Bab 32. Siapa yang Salah?

6.8K 611 30
                                    

Malam di bulan Mei kali ini, ringan dan menyenangkan. Tak ada angin yang terlalu kencang, dan tak ada rintik hujan yang membasahi tanah. Hanya terlihat bintang saling berkedip satu sama lain dan bulan melengkapinya sehingga tampak begitu sempurna.

Ini juga malam yang sempurna untuk berpergian, pikir Jonathan begitu dirinya mengintip dari balik tirai jendela kamarnya.

Rencananya, dia berniat menemui seseorang tanpa ada janji terlebih dulu.

Kedengarannya memang kurang sopan sih. Tapi kali ini dia berniat membuat kejutan. Kejutan yang sudah ia rancang setelah melewati beberapa tahap pemikiran yang... cukup matang.

Dia telah bersiap sebelumnya dengan pakaian kasual yang menjadi andalannya dalam berbusana. Buru-buru dia mengambil kunci motor yang tergeletak begitu saja di dekat lampu belajarnya. Tak lupa pada dompetnya karena ia perlu memberi sesuatu sebelum melaju ke sana. Ya, cokelat dan bunga!

Dia menuruni tangga rumahnya begitu antusias sampai menemukan kakaknya juga sudah rapi dengan polo shirt yang dilapisi jaket denim dan jeans warna blue navy. Sepertinya dia juga akan pergi malam ini.

"Ke mana?" Sapa Jonathan, bukan sekedar basa-basi.

"Rumah temen, kumpul. Biasalah, laki." Jawabnya seraya menyemprotkan parfum ke sekujur tubuhnya sampai Jonathan batuk-batuk. "Lo?"

Jonathan mengusap dadanya yang serasa sesak karena batuk barusan. "Aduh bau banget parfumnya. Nemu di TPA ya?"

"Tempat penitipan anak? Masa iya sih?!" Julian menciumi lagi bau tubuhnya dengan wajah sewot.
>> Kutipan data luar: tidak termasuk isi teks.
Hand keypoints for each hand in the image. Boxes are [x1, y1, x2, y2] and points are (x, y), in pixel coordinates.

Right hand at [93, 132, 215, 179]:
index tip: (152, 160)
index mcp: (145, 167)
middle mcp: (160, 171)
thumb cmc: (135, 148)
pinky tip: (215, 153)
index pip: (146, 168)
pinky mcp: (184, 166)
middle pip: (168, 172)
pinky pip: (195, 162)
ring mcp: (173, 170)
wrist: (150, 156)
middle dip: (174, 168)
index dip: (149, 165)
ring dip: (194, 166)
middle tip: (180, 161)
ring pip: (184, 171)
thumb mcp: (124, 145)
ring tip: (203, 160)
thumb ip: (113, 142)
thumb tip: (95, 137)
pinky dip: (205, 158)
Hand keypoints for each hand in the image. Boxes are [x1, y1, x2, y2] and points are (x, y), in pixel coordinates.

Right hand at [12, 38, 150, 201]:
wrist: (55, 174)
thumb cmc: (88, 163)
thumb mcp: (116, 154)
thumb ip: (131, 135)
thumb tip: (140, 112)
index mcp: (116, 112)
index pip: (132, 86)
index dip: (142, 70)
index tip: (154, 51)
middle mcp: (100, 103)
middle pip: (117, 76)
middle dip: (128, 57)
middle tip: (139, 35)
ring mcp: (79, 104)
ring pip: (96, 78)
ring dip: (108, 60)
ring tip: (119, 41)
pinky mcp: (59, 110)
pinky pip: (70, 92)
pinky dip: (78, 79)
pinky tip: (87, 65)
"Tempat pembuangan akhir, Nyet."

Julian mendengus pelan mendengar perkataan adiknya yang sangat mengganggu telinga itu. "Jadi lo mau kemana?"

"Lo tau kali gue mau kemana."

"Ke rumah Valdian?"

"Mau tau aja lu." Rutuk Jonathan karena rasa ingin tahu Julian yang berlebihan. Dan cowok itu langsung pergi sambil mengibas-kibaskan satu tangannya.

Tanpa keduanya ketahui, keduanya sama-sama berbohong tentang tujuan mereka masing-masing. Dan keduanya sama sekali tak peduli lebih jauh tentang tujuan mereka. Karena akan ada masalah jika mereka saling jujur. Ya, mereka sebenarnya akan pergi ke tempat yang sama.

Di satu sisi, terkadang berbohong itu bisa memperlambat hal buruk terjadi.

***

Tengtong...

Julian menekan bel rumah itu untuk kedua kalinya. Sembari memperhatikan sebuah mobil Jazz merah yang terparkir rapi di depan garasi, dan taman kecil yang sengaja ditata. Dia menarik napas berulang kali, memastikan dirinya takkan terlihat gugup sedikitpun saat bertemu seseorang yang dimaksudnya.

Beberapa detik kemudian pintu di hadapannya terbuka lebar. Muncul seorang perempuan berkacamata dari dalam. Terlihat kebingungan dengan pakaian Julian yang rapi, sedang dirinya hanya memakai pakaian santai.

"Surprise!" Seru Julian dengan nada canggungnya.

Kedua alis Kenza terangkat, dan dia tertawa. "Ian kamu apaan sih?!

"Kirain bahagia tahu aku datang ke sini." Raut wajah Julian meredup karena reaksi Kenza yang malah menertawakannya.

"Ih bukan gitu maksud aku, Yan. Ya aku kaget aja liat kamu udah keren gini." Kenza menepuk pelan bahu Julian. "Jadi, kita mau ngapain sekarang?"

Julian tersenyum mendengar pertanyaan itu. Kali ini Kenza tak membuatnya terlalu gugup. Jadi, ia mengeluarkan sesuatu dari saku jaketnya. Benda kecil berwarna hitam yang membuat Kenza sama bingungnya seperti saat Julian datang.